_YOUR GOAL:_
Retrieve each line that contains the word "scientific" from the entries below.

Page-level text extractions
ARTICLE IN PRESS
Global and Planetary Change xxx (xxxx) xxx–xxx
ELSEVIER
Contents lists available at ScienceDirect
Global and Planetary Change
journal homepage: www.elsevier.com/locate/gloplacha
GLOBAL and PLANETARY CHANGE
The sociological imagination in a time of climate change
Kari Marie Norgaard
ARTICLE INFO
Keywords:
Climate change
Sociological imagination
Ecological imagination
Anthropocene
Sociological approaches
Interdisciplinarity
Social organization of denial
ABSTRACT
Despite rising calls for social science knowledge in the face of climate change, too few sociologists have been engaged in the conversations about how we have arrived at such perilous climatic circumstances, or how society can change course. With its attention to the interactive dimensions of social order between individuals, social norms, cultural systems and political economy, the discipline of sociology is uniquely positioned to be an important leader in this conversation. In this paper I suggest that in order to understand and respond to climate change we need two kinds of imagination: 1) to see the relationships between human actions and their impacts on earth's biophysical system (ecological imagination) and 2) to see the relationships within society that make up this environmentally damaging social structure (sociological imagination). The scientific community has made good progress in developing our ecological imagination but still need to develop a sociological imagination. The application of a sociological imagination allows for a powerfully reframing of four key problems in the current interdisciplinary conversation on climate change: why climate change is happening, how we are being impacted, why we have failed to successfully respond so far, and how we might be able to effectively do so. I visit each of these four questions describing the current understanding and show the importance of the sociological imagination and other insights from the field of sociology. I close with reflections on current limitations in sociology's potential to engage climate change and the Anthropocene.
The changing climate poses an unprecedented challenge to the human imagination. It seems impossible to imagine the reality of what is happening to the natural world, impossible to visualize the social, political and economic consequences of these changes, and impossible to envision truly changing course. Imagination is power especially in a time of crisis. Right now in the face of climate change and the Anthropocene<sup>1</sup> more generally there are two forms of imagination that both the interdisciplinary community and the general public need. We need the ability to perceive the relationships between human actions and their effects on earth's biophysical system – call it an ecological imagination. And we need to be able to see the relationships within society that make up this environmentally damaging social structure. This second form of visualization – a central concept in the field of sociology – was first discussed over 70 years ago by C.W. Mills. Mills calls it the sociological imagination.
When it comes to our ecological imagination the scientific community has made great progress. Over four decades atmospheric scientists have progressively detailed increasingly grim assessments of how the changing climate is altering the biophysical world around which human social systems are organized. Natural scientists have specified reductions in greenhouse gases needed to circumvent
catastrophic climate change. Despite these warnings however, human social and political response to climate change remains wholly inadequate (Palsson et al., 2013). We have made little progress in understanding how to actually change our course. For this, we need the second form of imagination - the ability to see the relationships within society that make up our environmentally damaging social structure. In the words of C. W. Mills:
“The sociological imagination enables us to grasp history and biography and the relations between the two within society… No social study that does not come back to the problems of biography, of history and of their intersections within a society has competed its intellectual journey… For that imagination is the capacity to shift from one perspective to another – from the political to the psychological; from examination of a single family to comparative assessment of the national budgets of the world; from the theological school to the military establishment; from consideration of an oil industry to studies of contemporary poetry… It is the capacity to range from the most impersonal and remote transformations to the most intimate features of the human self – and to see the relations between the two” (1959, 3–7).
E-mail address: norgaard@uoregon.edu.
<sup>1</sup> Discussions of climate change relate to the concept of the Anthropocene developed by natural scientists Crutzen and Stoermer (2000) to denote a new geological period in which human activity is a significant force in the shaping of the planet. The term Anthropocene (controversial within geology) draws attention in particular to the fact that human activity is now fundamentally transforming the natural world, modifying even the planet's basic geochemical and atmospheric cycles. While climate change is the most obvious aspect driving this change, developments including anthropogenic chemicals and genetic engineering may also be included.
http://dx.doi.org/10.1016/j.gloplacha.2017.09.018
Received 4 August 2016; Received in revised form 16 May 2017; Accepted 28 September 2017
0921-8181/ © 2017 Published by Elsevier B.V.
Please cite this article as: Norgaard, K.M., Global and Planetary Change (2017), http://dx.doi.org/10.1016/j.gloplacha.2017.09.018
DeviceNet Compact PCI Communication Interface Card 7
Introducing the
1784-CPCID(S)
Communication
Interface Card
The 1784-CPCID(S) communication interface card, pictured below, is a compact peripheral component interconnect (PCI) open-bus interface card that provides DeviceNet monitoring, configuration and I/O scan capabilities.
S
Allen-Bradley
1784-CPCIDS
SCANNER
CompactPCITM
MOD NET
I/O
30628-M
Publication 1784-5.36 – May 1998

_SOLUTION TO THIS EXERCISE:_
Despite rising calls for social science knowledge in the face of climate change, too few sociologists have been engaged in the conversations about how we have arrived at such perilous climatic circumstances, or how society can change course. With its attention to the interactive dimensions of social order between individuals, social norms, cultural systems and political economy, the discipline of sociology is uniquely positioned to be an important leader in this conversation. In this paper I suggest that in order to understand and respond to climate change we need two kinds of imagination: 1) to see the relationships between human actions and their impacts on earth's biophysical system (ecological imagination) and 2) to see the relationships within society that make up this environmentally damaging social structure (sociological imagination). The scientific community has made good progress in developing our ecological imagination but still need to develop a sociological imagination. The application of a sociological imagination allows for a powerfully reframing of four key problems in the current interdisciplinary conversation on climate change: why climate change is happening, how we are being impacted, why we have failed to successfully respond so far, and how we might be able to effectively do so. I visit each of these four questions describing the current understanding and show the importance of the sociological imagination and other insights from the field of sociology. I close with reflections on current limitations in sociology's potential to engage climate change and the Anthropocene.
When it comes to our ecological imagination the scientific community has made great progress. Over four decades atmospheric scientists have progressively detailed increasingly grim assessments of how the changing climate is altering the biophysical world around which human social systems are organized. Natural scientists have specified reductions in greenhouse gases needed to circumvent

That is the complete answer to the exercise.